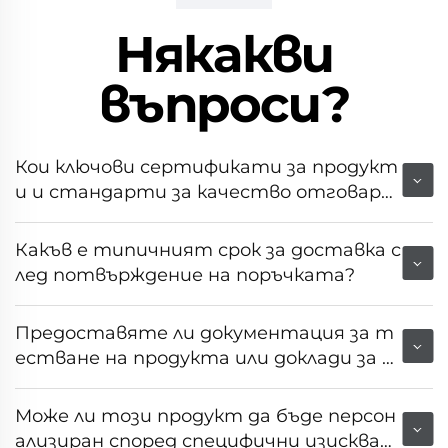
Някакви
въпроси?
Кои ключови сертификати за продукт
и и стандарти за качество отговаря
т на това оборудване?
Какъв е типичният срок за доставка с
лед потвърждение на поръчката?
Предоставяте ли документация за т
естване на продукта или доклади за н
еговата производителност?
Може ли този продукт да бъде персон
ализиран според специфични изискван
________________
PROBLEM DETAILS: A reply should hold exactly the lines from the one containing "и и стандарти за качество отговаря" through the end of the data above, nothing more.

RESULT OF THE EXERCISE:
и и стандарти за качество отговаря
т на това оборудване?
Какъв е типичният срок за доставка с
лед потвърждение на поръчката?
Предоставяте ли документация за т
естване на продукта или доклади за н
еговата производителност?
Може ли този продукт да бъде персон
ализиран според специфични изискван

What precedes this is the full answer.